Au Sénégal, la question de la corruption des élites politiques, administratives et économiques n’est plus un sujet tabou. Elle est devenue, selon Seydi Gassama, directeur exécutif d’Amnesty International Sénégal, une préoccupation centrale des populations. Dans une déclaration récente, le militant des droits humains a formulé un avertissement sans ambiguïté :
« Il faut être atteint de cécité politique pour ne pas comprendre les préoccupations du peuple par rapport à la corruption des élites politiques, administratives et économiques du pays. Tout homme ou toute femme politique qui ne s’engage pas à combattre fermement la corruption va droit au suicide. »
Ce message, clair et tranchant, résonne comme un rappel à l’ordre adressé à toute la classe dirigeante. Pour Seydi Gassama, l’heure n’est plus aux discours. Les citoyens attendent désormais des actes concrets, mesurables et transparents.
Au cœur de son propos, Seydi Gassama place la déclaration de patrimoine. Selon lui, ce mécanisme n’a de réelle utilité que s’il répond à trois conditions strictes :
- Être effectué à la prise de fonction ;
- Être renouvelé à la fin du mandat ;
- Être rendu public.
Sans publicité, la déclaration de patrimoine reste un exercice formel, sans effet de dissuasion. « Ceux qui ont gagné honnêtement leur fortune n’ont jamais peur de la divulguer », avait-il déjà affirmé par le passé. Cette exigence de transparence s’inscrit dans une logique simple : le pouvoir public n’est pas un moyen d’enrichissement personnel, mais un sacerdoce.

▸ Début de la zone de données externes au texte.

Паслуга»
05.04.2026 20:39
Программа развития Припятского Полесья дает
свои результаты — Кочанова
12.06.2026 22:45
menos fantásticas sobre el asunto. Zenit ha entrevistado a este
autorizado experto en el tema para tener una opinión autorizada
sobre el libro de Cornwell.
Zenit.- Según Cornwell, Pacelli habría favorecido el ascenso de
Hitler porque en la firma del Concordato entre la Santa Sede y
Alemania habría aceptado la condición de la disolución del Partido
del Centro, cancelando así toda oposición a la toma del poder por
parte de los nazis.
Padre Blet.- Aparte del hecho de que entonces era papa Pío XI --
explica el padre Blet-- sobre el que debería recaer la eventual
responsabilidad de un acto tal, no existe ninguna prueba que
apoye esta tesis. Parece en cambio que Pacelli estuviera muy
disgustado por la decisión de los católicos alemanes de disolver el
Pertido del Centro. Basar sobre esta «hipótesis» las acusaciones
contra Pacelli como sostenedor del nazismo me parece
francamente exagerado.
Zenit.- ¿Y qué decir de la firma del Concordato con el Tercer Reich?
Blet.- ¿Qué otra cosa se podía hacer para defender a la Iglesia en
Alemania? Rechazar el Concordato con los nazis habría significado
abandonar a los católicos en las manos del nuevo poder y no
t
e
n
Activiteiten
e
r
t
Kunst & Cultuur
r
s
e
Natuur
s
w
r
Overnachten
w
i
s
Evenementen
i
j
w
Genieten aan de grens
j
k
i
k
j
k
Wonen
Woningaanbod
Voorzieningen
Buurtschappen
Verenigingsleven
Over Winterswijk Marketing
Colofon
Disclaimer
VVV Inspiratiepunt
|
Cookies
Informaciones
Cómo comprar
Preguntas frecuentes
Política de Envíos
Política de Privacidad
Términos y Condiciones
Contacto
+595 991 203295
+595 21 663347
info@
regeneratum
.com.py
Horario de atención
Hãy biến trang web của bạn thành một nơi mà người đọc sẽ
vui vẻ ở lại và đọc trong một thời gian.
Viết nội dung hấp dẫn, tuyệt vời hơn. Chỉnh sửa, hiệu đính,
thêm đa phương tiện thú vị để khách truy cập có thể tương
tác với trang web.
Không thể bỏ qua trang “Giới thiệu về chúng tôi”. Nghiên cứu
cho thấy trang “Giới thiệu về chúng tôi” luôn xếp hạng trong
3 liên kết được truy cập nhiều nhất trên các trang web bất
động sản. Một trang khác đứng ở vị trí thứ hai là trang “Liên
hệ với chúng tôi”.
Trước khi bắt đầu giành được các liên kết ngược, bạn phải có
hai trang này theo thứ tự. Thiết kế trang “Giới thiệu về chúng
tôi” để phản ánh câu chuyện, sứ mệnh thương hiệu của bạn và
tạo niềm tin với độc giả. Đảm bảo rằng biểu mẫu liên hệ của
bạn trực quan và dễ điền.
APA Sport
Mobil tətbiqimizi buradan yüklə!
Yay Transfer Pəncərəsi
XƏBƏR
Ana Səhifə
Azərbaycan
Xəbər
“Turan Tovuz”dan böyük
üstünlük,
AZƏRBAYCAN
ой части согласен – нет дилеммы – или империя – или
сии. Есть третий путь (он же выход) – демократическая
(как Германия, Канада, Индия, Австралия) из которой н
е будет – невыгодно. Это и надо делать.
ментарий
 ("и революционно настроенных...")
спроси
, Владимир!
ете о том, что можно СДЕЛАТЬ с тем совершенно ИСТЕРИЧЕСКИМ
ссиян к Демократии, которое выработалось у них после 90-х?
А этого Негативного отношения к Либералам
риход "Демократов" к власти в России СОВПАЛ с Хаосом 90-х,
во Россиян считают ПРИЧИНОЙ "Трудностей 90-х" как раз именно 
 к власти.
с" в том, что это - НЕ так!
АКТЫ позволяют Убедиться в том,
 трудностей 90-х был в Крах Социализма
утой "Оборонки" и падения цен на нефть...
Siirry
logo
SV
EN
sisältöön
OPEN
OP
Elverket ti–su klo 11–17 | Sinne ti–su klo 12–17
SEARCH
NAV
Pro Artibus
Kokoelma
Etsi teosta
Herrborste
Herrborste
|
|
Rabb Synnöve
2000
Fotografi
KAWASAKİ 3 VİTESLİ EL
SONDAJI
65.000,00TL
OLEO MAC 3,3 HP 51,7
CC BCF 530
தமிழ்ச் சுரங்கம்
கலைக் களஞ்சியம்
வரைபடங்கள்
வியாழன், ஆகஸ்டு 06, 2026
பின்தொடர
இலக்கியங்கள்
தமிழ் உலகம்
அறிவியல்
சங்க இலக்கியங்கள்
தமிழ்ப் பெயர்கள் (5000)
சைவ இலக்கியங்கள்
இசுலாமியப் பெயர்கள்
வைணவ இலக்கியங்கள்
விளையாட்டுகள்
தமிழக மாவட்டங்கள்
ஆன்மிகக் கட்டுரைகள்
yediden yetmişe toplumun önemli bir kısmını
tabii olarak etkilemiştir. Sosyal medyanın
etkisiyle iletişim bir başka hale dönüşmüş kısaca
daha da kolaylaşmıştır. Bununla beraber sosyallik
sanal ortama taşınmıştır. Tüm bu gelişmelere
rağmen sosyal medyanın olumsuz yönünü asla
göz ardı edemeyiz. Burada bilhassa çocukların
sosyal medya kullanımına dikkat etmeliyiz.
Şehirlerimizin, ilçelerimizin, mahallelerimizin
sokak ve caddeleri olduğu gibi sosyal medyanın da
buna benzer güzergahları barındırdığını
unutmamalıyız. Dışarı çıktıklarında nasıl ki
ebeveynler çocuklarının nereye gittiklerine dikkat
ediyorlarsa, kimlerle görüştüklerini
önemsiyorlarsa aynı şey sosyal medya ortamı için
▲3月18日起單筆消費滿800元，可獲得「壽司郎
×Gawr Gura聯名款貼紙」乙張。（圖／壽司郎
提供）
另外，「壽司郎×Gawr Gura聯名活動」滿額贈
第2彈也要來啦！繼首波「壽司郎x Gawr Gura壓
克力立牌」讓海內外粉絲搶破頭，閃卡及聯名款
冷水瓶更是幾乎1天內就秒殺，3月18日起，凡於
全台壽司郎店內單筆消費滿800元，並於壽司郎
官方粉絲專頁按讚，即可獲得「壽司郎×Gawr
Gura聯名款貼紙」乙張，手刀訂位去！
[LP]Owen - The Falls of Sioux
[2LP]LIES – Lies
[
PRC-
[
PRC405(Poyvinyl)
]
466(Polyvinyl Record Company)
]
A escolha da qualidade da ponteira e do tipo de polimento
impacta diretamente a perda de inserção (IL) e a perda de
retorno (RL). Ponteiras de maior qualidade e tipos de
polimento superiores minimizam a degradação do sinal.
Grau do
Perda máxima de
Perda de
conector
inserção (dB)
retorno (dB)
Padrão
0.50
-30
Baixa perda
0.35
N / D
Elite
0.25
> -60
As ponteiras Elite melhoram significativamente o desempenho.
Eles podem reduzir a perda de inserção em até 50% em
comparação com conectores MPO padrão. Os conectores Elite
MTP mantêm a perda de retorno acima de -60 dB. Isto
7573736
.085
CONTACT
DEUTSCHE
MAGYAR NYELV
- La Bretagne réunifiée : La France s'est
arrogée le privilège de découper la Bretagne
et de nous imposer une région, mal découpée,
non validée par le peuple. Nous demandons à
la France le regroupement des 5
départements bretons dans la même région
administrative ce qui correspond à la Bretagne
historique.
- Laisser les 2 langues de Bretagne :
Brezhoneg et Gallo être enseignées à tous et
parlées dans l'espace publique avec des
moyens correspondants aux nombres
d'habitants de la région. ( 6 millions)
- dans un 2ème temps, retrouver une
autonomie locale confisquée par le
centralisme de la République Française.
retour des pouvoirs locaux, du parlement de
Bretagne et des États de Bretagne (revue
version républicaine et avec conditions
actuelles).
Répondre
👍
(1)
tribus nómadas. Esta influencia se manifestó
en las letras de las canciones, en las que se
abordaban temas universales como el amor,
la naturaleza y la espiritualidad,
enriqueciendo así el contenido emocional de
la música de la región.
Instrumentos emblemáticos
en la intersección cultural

Seydi Gassama va plus loin. Il revendique un contrôle systématique et sans faille des deniers publics. Aucun centime ne devrait, selon lui, échapper aux corps de contrôle de l’État (Inspection générale d’État, Cour des comptes, OFNAC…) ou à une commission spécialisée du Parlement.
Cette exigence renvoie à un principe fondamental de la démocratie : la reddition des comptes. Dans un pays où les ressources sont limitées et les besoins immenses, chaque franc mal utilisé est un franc volé au développement, à l’éducation, à la santé et à l’emploi des jeunes.
En affirmant qu’un homme ou une femme politique qui refuse de combattre fermement la corruption « va droit au suicide », Seydi Gassama ne fait pas de la rhétorique. Il constate une réalité politique nouvelle. Les populations sénégalaises, particulièrement les jeunes, ne tolèrent plus l’impunité. Les attentes exprimées lors de l’élection présidentielle de 2024 restent vives. Tout dirigeant qui sous-estimerait cette exigence de rupture avec les pratiques du passé s’expose à un rejet populaire rapide et durable.
La déclaration de Seydi Gassama n’est pas une simple opinion. C’est un miroir tendu à la classe politique sénégalaise. Combattre la corruption n’est plus une option idéologique : c’est une condition de survie politique. La transparence des patrimoines, le contrôle effectif des deniers publics et la volonté réelle de sanctionner les abus ne sont plus des vœux pieux. Ils sont devenus les critères minimaux d’une gouvernance crédible.
Dans un pays où la jeunesse représente la majorité de la population, ignorer ces exigences reviendrait, en effet, à un suicide politique collectif.